When temperatures fall, there’s nothing better than a piping-hot cup of tea.
And as craft and organic tea seeps into the mainstream, tea gardens are becoming a popular way for brew lovers to bypass the store and enjoy the benefits of herbal tea without additives or preservatives.
“It just tastes and smells better,” says chef Kimmy Tang, who snips mint, lavender and lemongrass from her garden for herbal teas at her 9021Pho restaurants in Los Angeles.
“I also know that it’s 100 percent organic. I don’t use any chemicals to help them grow, and I can taste the difference.”
It may sound daunting, but British gardener and author Cassie Liversidge says many tea garden staples may already be at your fingertips.
“Honeysuckle, mint, rosemary. They’re all quite common plants, but can be turned into tea,” says Liversidge, author of the forthcoming book “Homegrown Tea: An Illustrated Guide to Planting, Harvesting and Blending Teas and Tisanes.”

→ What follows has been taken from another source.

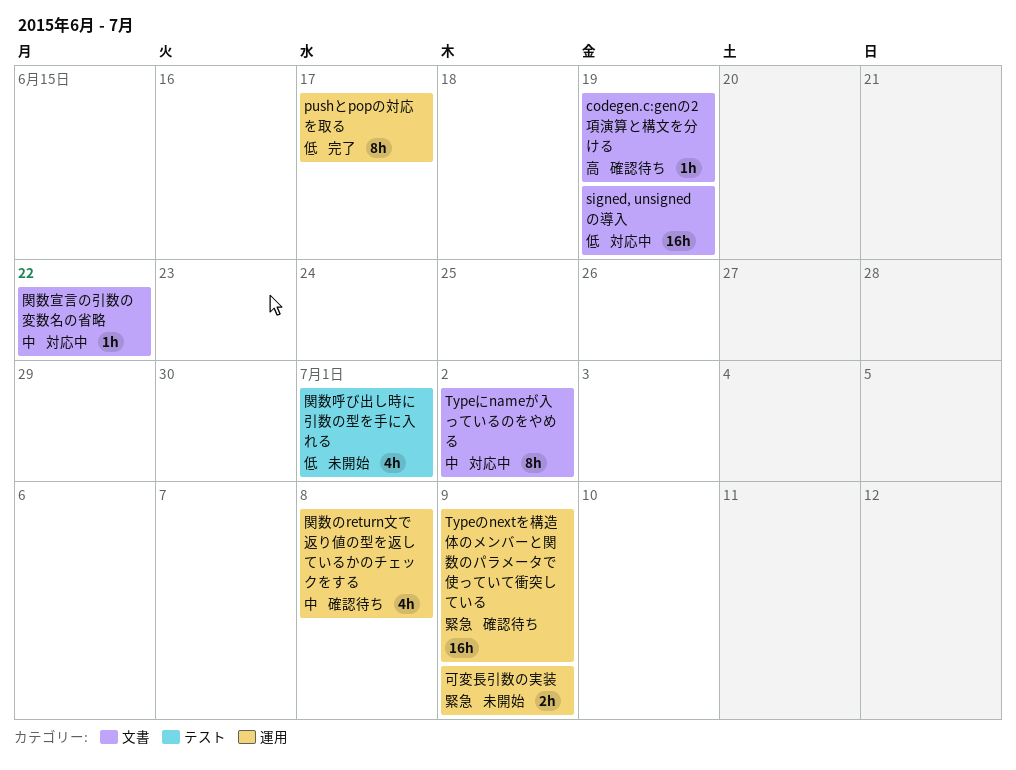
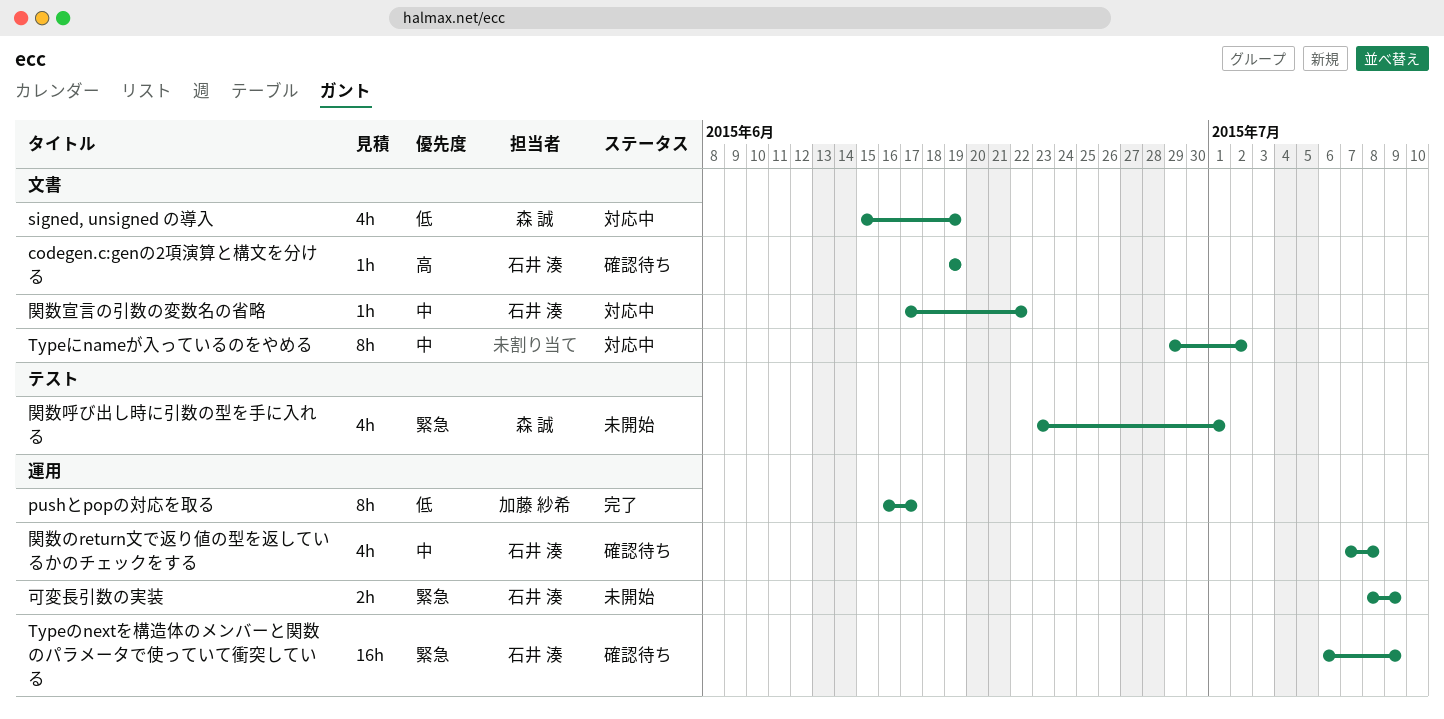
signed, unsigned の導入, estimate: 16h -> 4h
関数呼び出し時に引数の型を手に入れる, priority: 低 -> 緊急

She and other tea gardeners offer the following tips to get your feet wet:
First and foremost, no sprawling English estate is required here.

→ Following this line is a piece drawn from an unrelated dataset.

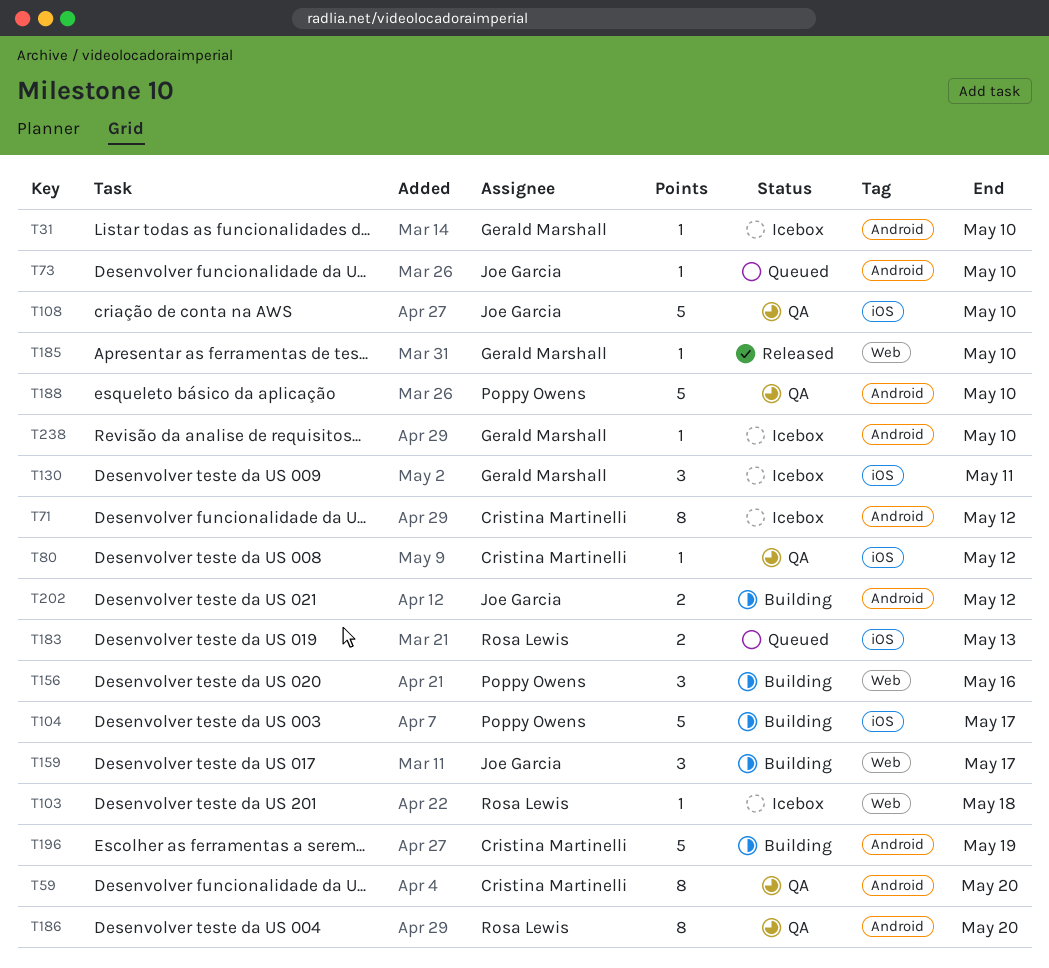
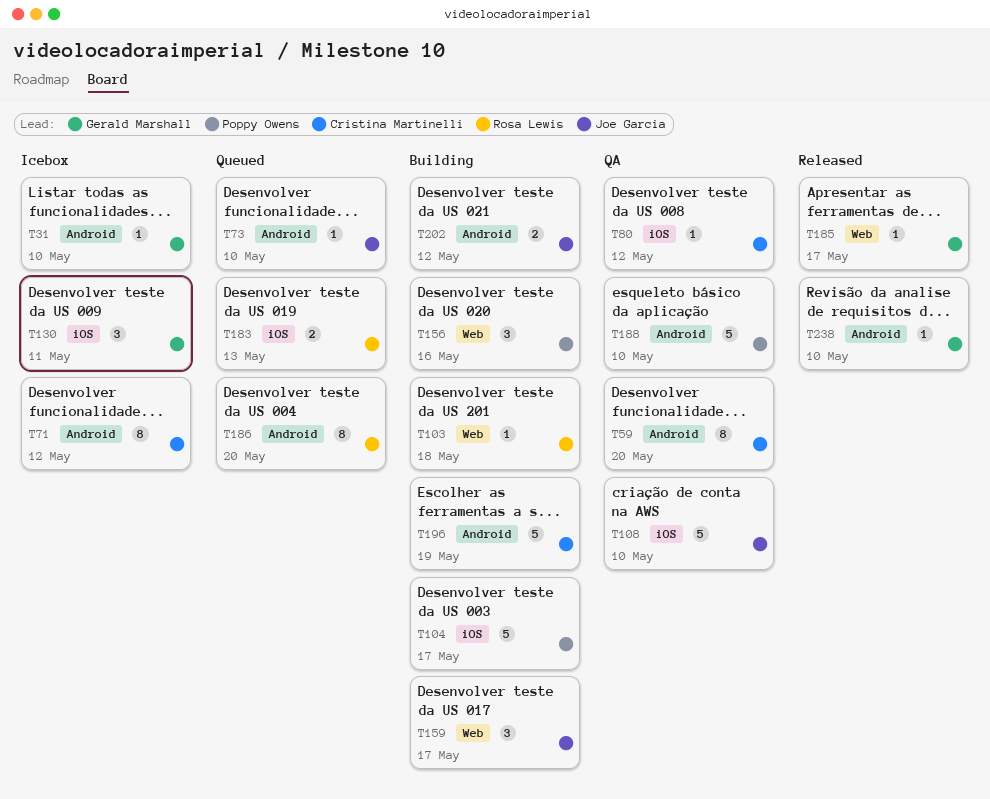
T103, status: Icebox -> Building
T185, due: May 10 -> May 17
T186, status: QA -> Queued
T238, status: Icebox -> Released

Tea gardens come in many forms, and don’t even need to be in the ground. Tang grows her herbs in a vertical garden hanging on a wall behind her restaurants, while other city dwellers cramped for space use pots and other containers.
All you need is dirt, water and some seeds.

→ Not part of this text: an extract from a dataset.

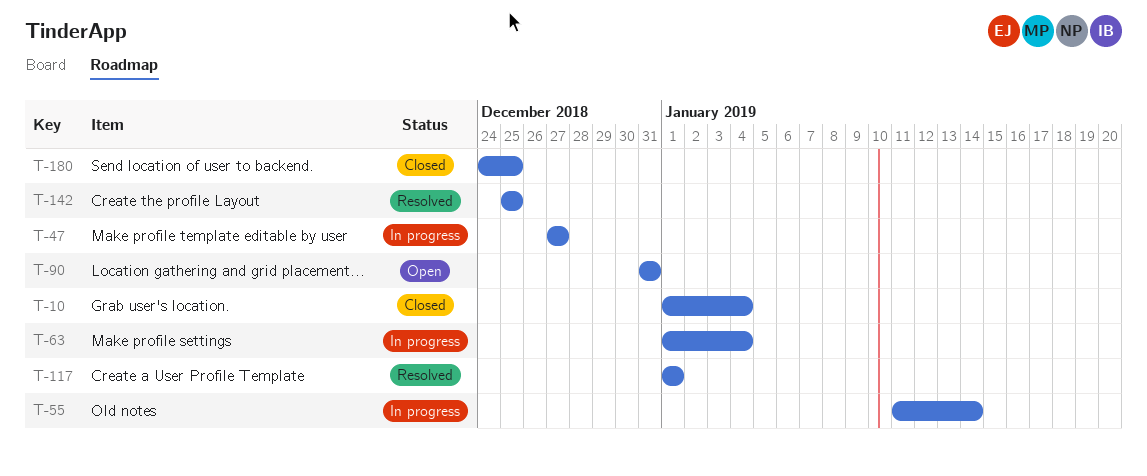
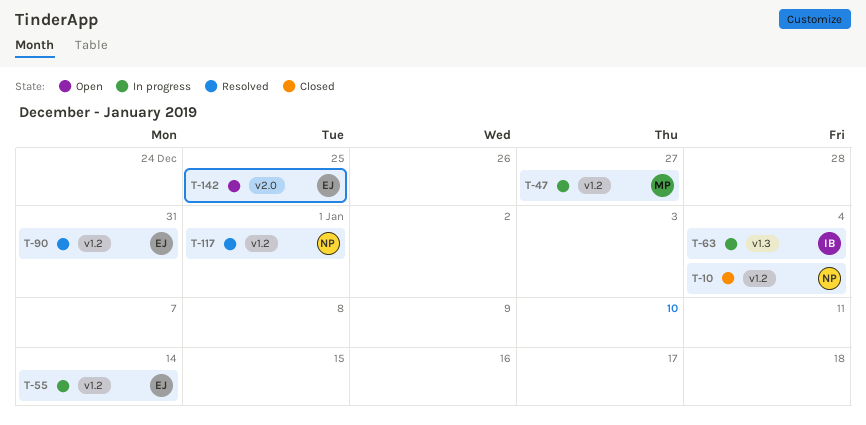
T-90, status: Open -> Resolved
T-142, status: Resolved -> Open
T-180: present -> none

“A great way to get started is to buy a plastic indoor sun garden at Lowe’s or Home Depot, along with the seeds and pieces of dirt that expand with water,” says McCollonough Ceili, a 26-year-old author who grows lavender, sage, mint and other herbs outside her kitchen window in Tennessee.
Liversidge recommends easy-to-grow plants like mint, lavender or chamomile for beginners.